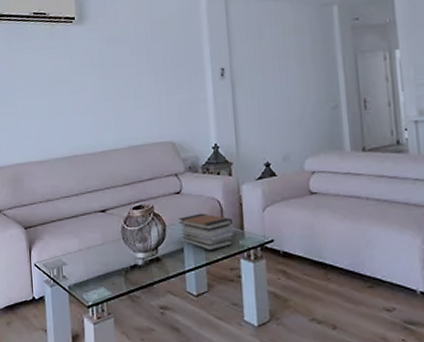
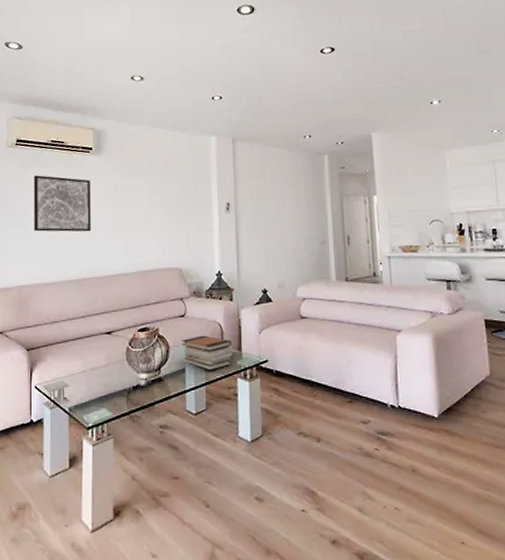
wall art: none [19,50,79,109] -> present [33,175,91,232]

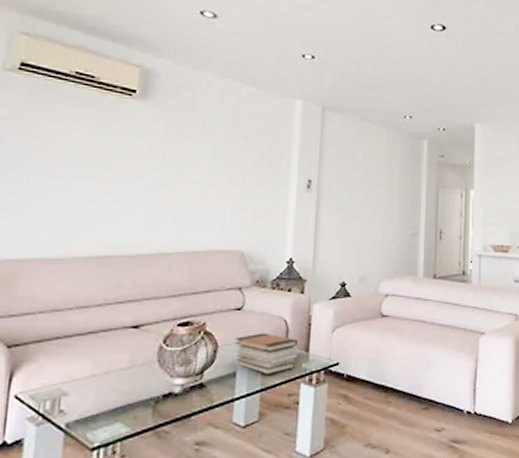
wall art: present [33,175,91,232] -> none [35,114,129,197]

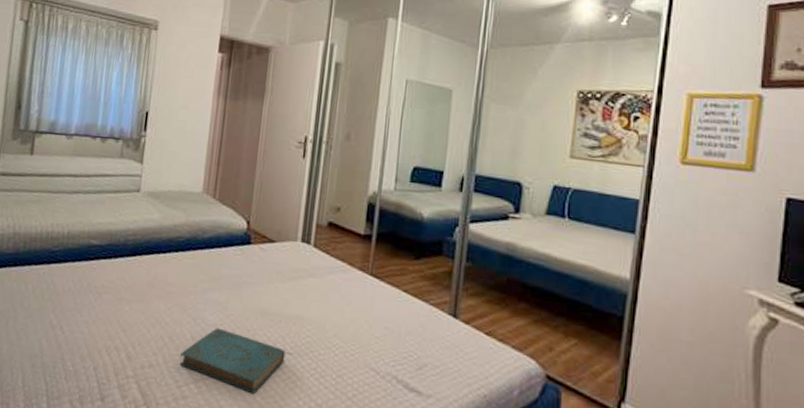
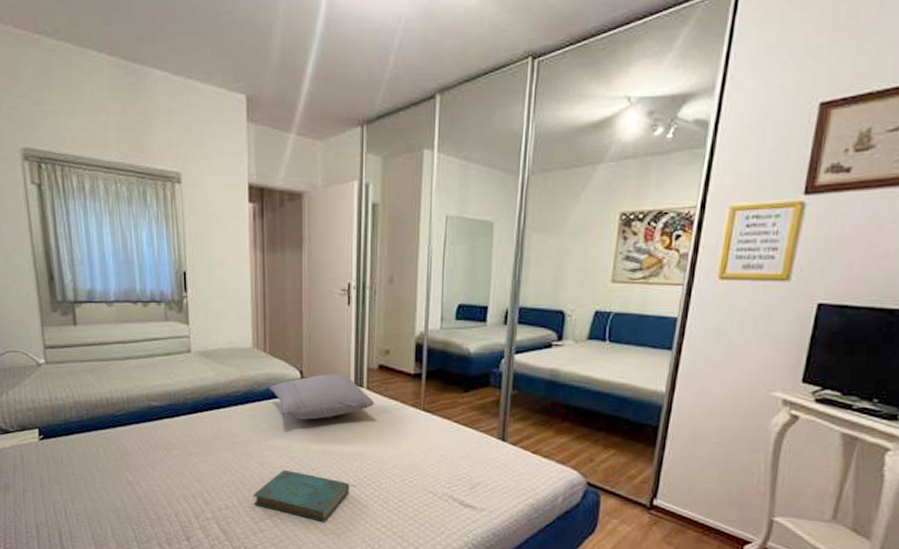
pillow: none [213,226,320,275] -> present [269,374,374,420]

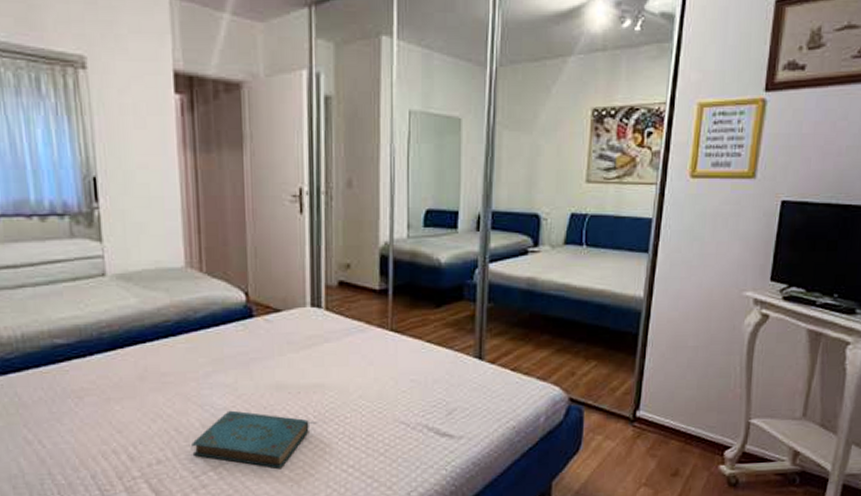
pillow: present [269,374,374,420] -> none [208,294,335,350]

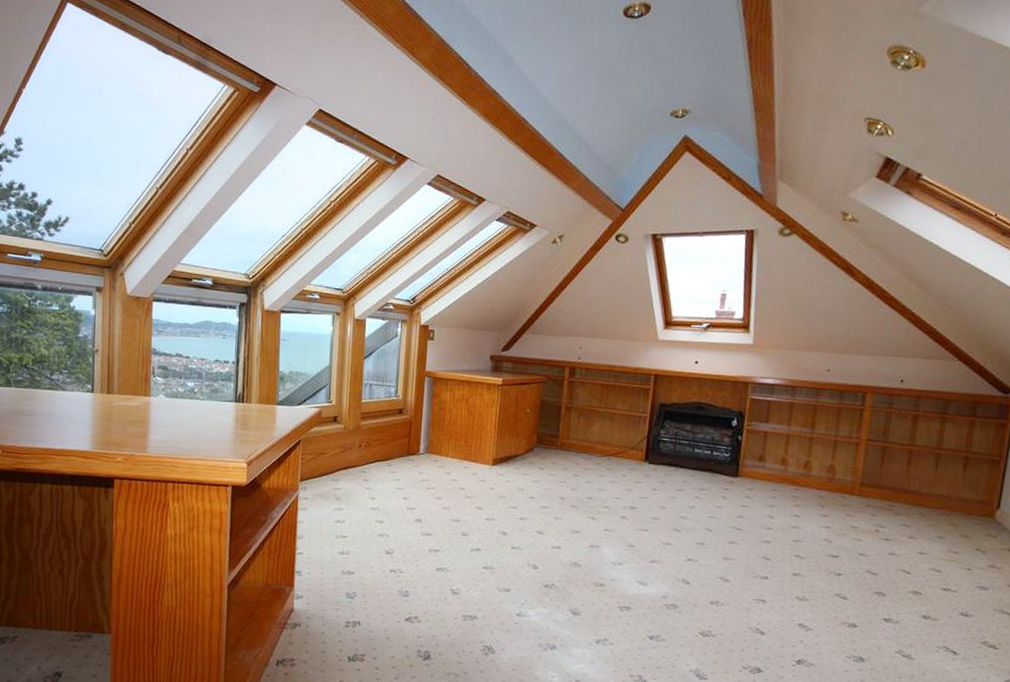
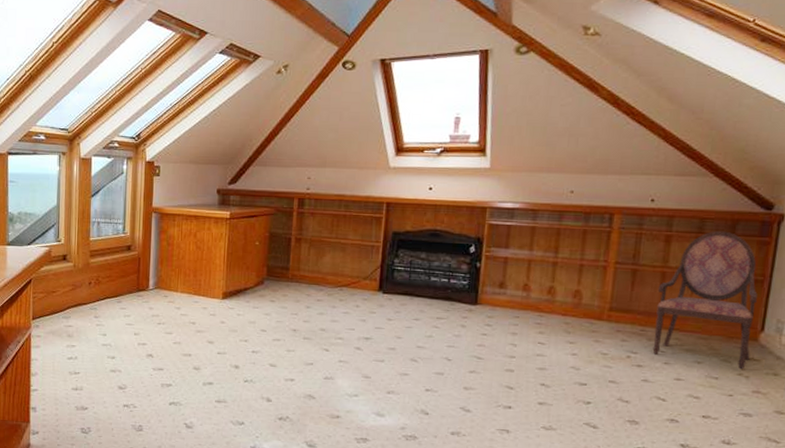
armchair: none [899,412,995,545] -> present [652,230,758,370]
* * * * * * * * *
#### [What to produce]
All the material above should be written out exactly, with images omitted.

#### [Task solution]
wall art: none [19,50,79,109] -> present [33,175,91,232]

wall art: present [33,175,91,232] -> none [35,114,129,197]

pillow: none [213,226,320,275] -> present [269,374,374,420]

pillow: present [269,374,374,420] -> none [208,294,335,350]

armchair: none [899,412,995,545] -> present [652,230,758,370]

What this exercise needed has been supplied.